E o que dizer do terremoto, que Emmerich entende como um assassino que chega sorrateiro, engole supermercado e faz com que os personagens voltem para casa como se nada tivesse acontecido? Depois de vento correndo atrás do povo em Fim dos Tempos, nada melhor do que fissuras na terra perseguindo psicopaticamente a população. Emmerich tenta fazer suspense até com um inocente embarque de navio ou uma ligação telefônica. Não vamos citar o piloto russo e a loira biscate, que chegam e saem do filme para nada. Ou do bilionário, também russo, que está ali apenas para entupir o elenco. 

E tem a patriotada do dublê de Obama, tão ou pior do que o presidente piloto salvador da pátria de Independence Day. Ah, os diálogos, nível novela mexicana... O discurso de vergonha alheia do presidente é insuperável. E as coincidências absurdas do filme, quando todos os personagens vão se encontrando aqui e acolá...? A vibe aguaceira do Titanic no final sepulta qualquer possibilidade de nota nessa bagaça.

O público americano, que não é idiota, não fez o filme se pagar por lá - mas 2012 foi sucesso no restante do mundo, arrecadando quase 800 milhões de dólares. Infelizmente, a indústria de Hollywood precisa de pessoas como Emmerich, que dá a plateia de aborrescentes e estúpidos aquilo que ela quer - um festival de efeitos vazios numa trama vagabunda - o típico filme pipocão esquecível.
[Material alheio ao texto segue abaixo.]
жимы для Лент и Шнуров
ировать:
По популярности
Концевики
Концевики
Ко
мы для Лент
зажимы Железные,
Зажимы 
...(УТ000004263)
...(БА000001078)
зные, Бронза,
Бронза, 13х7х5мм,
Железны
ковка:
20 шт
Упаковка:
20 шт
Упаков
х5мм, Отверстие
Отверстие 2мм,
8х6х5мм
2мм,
Não há nada de ruim nisso, há gosto para tudo nesse mundo - e é de grana que todo mundo vive nesse mundo. Mas custa tentar melhorar as outras partes do filme durante a produção, tio? 
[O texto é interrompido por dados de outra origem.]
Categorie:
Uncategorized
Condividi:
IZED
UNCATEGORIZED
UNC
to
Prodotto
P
Falando sério, podemos conviver com o fato de Emmerich existir, numa boa, afinal é de sua autoria Stargate e Soldado Universal (sim, tia Rá gosta). Desde que ele seja internado num instituto psiquiátrico com urgência para tratar de sua síndrome de destruir tudo.

Cotação: 0/5




Roland Emmerich é da mesma laia de Michael Bay - quanto mais destruição, melhor - e aqui ele se supera, num lixo cinematográfico de primeira linha, para ser visto apenas pelos aficionados por efeitos especiais. Se você não faz parte desse grupo, foge pras colinas!

Um comentário:

  1. Novamente pergunto: Qual seu problema com Roland Emmerich? O cara pode não ser o melhor diretor do mundo, mas poxa vida, está longe de ser ruim. 2012 é um filme legal, ele pegou aquela ideia de que o mundo iria acabar em 2012 e aplicou em um filme relativamente bom, novamente repito, o importante é ser divertido, e esse filme consegue fazer isso.